### What to do
1 - In the Rishikesh cafe essay, to whom is the temple the narrator visited dedicated?
2 - Rewrite the Rishikesh cafe essay between "This was in" and "friend for its South Indian food.", inclusive, putting "restaurant" in place of "cafe".
3 - Write the next part of the Rishikesh cafe essay, picking up after its final sentence.

### Text block
=== Begin Enclosure ===
The Sanskrit phrase Átithi Devo Bhava (The Guest is God) from the Taittiriya Upanishad has been misquoted and misused many times in both historical and social contexts, but the essence of this ancient thought remains deep rooted in many Indians to this day. I had the pleasure of experiencing this first-hand a few months ago.

This was in a tiny cafe in Rishikesh that is famous for its South Indian food. I had spent a happy afternoon walking across the magnificent Ram Jhula bridge, assimilating the silence that pervaded the green-gold waters of the Ganga and visiting the tiny, tranquil temple dedicated to Shatrughna, the youngest brother of King Rama. I was in deep bliss savouring the aura of the place when I stopped at this cafe, recommended by a local friend for its South Indian food.

I ordered the South Indian staple Masala dosa and coffee, and sat making my notes about the ancient streets and the temple town that appears older than time, whose history is so old that it is indistinguishable from legend, and yet it is there for all to see, every stone bearing testimony to the stories of yore that make up the history of Bharat.

‘Enjoy your food,’ The waiter’s voice shook me out of my reverie.
=== End Enclosure ===
### Information supplied
=== Begin Enclosure ===
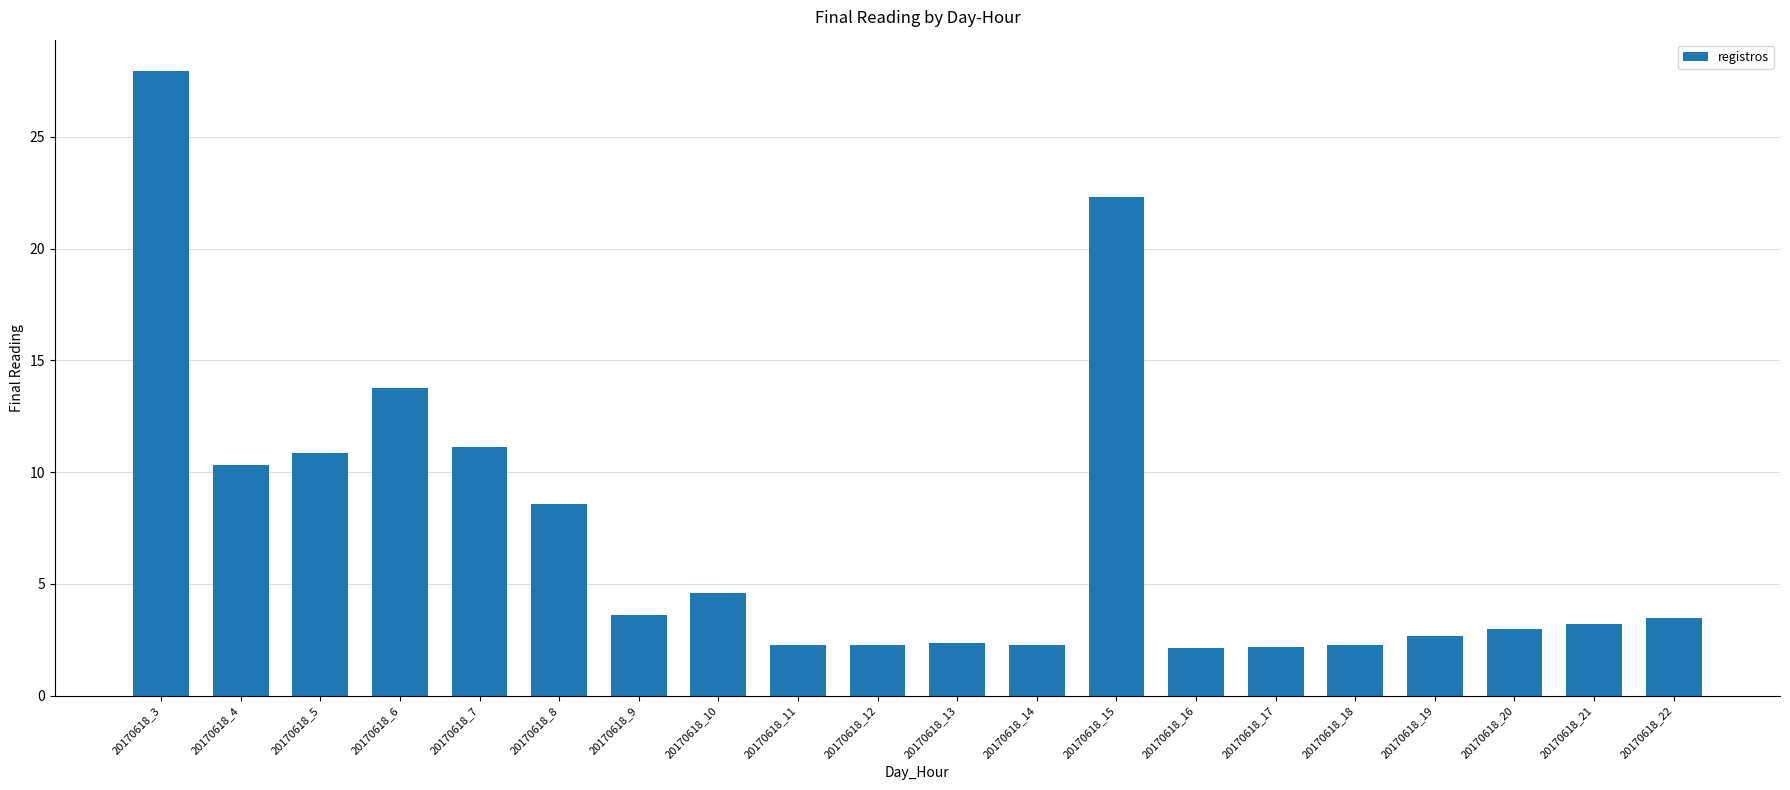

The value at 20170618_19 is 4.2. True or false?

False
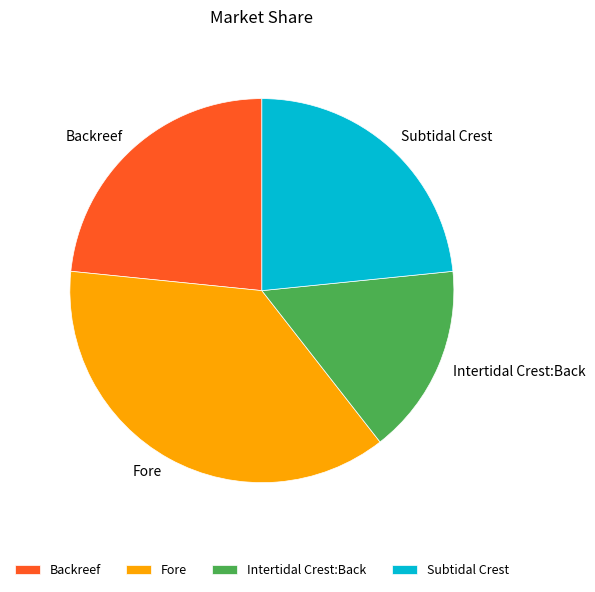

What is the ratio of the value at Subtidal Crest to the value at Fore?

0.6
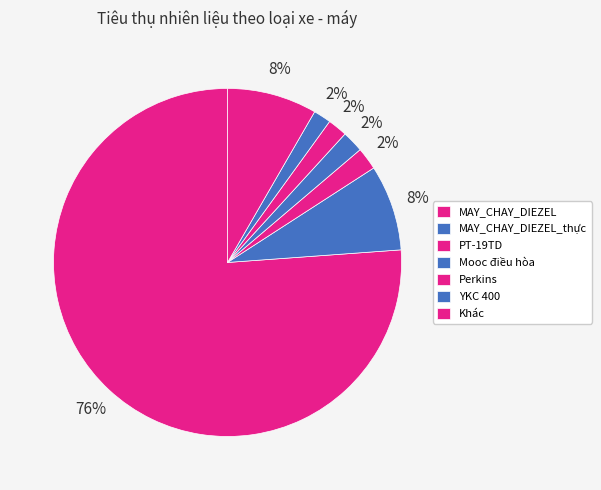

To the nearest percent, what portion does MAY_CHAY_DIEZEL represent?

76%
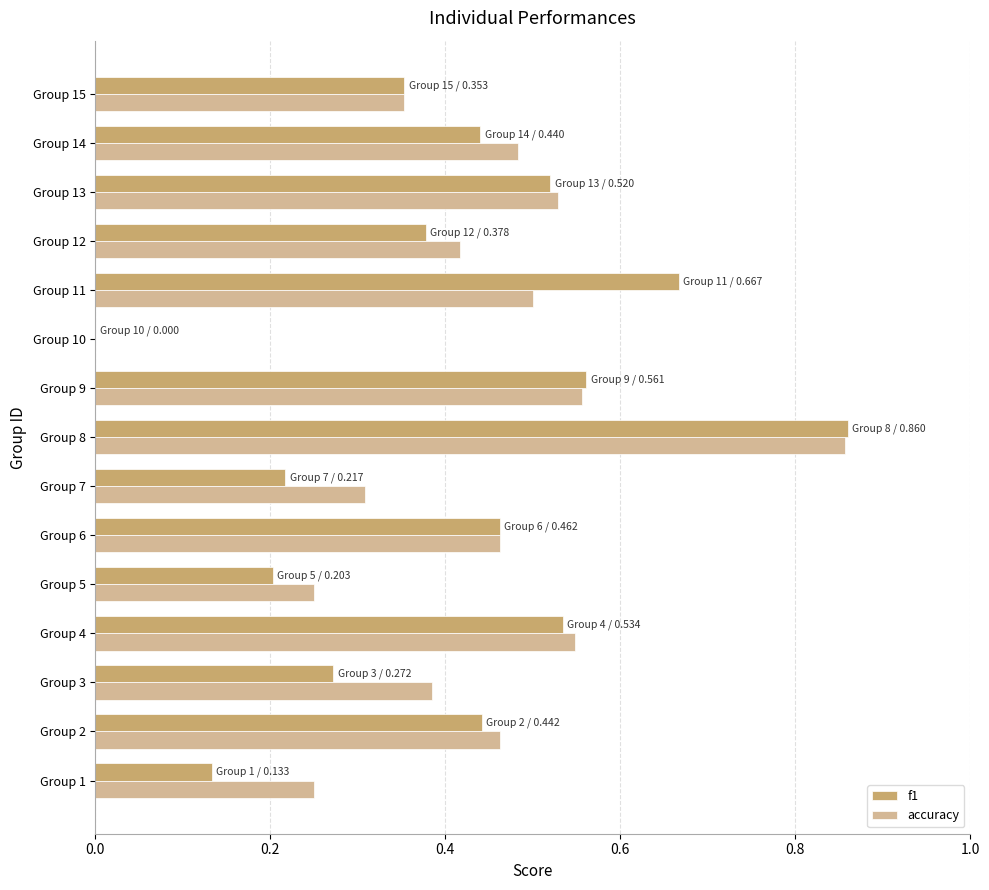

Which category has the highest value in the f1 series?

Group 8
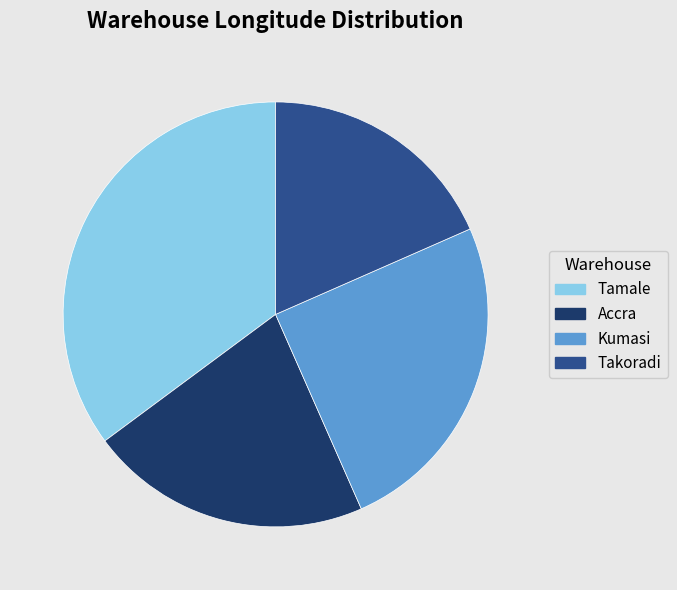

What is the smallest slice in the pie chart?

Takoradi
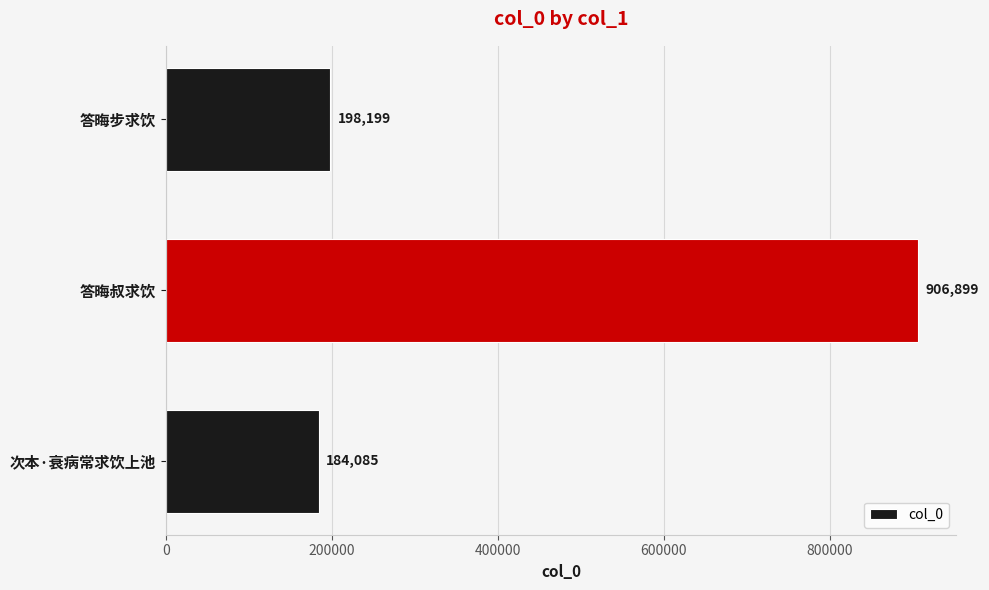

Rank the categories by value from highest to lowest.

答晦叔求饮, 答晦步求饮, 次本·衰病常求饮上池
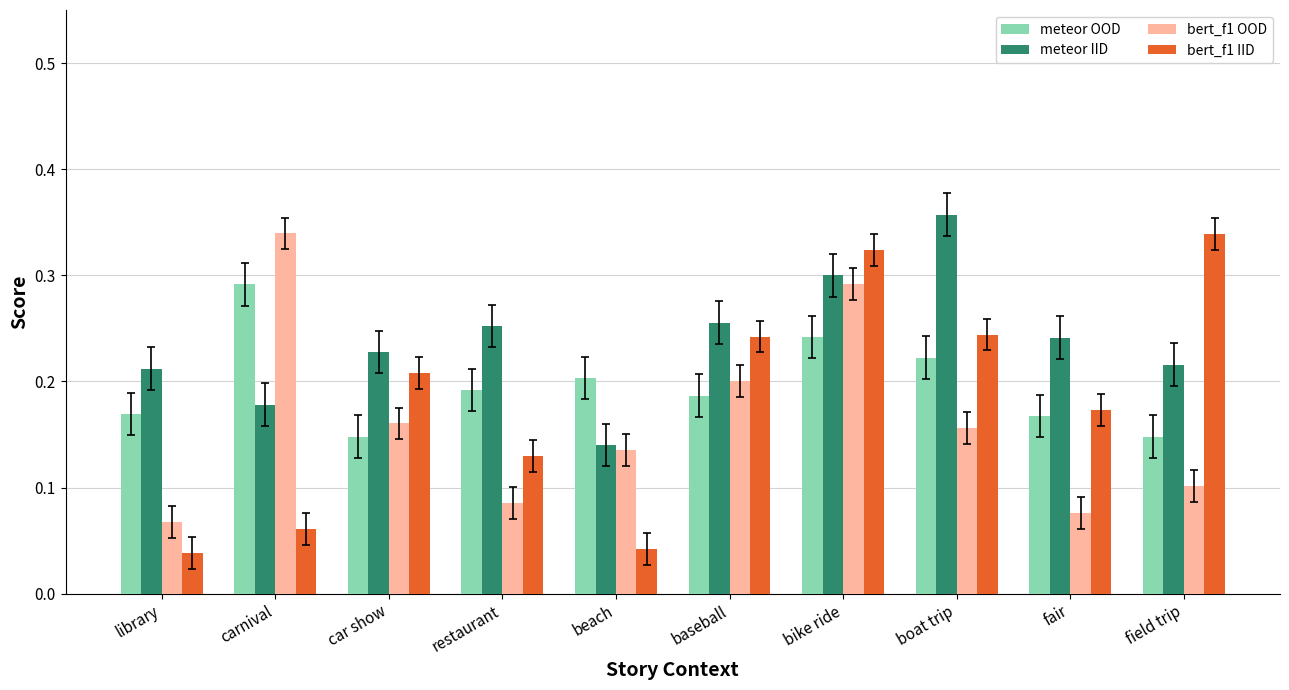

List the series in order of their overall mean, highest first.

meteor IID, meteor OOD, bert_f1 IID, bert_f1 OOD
=== End Enclosure ===
### List of answers
1 - Shatrughna, the youngest brother of King Rama.

2 -
This was in a tiny restaurant in Rishikesh that is famous for its South Indian food. I had spent a happy afternoon walking across the magnificent Ram Jhula bridge, assimilating the silence that pervaded the green-gold waters of the Ganga and visiting the tiny, tranquil temple dedicated to Shatrughna, the youngest brother of King Rama. I was in deep bliss savouring the aura of the place when I stopped at this restaurant, recommended by a local friend for its South Indian food.

3 -
I thanked him and took a piece from the brownish-white crepe rolled over the potato stuffing and tasted it, and froze. It was the most tasteless dosa I had ever eaten, with the batter invoking the texture and perhaps the flavour too, of thin cardboard. The lump of potato mash within it had no flavour whatsoever, and the accompanying chutneys and sambar tasted more of water than anything else.

The cashier at the counter, a lovely young woman gave me a bright smile and a small wave as she attended to the next customer. I waved back and looked again at my plate. There was no way I was going to eat the cardboard dosa or the gooey potatoes. And then a group of people at another table left, one of them coughing as they passed by my table.

I pushed away the plate gleefully and beckoned the waiter.
‘Please bring me the coffee and the bill.’
‘But you’ve hardly eaten!’ he said in an offended voice before whispering something to the cashier who looked over at my plate.
‘Didn’t you like the food?’ She sounded concerned, and so warm that I did not have the heart to tell her the truth.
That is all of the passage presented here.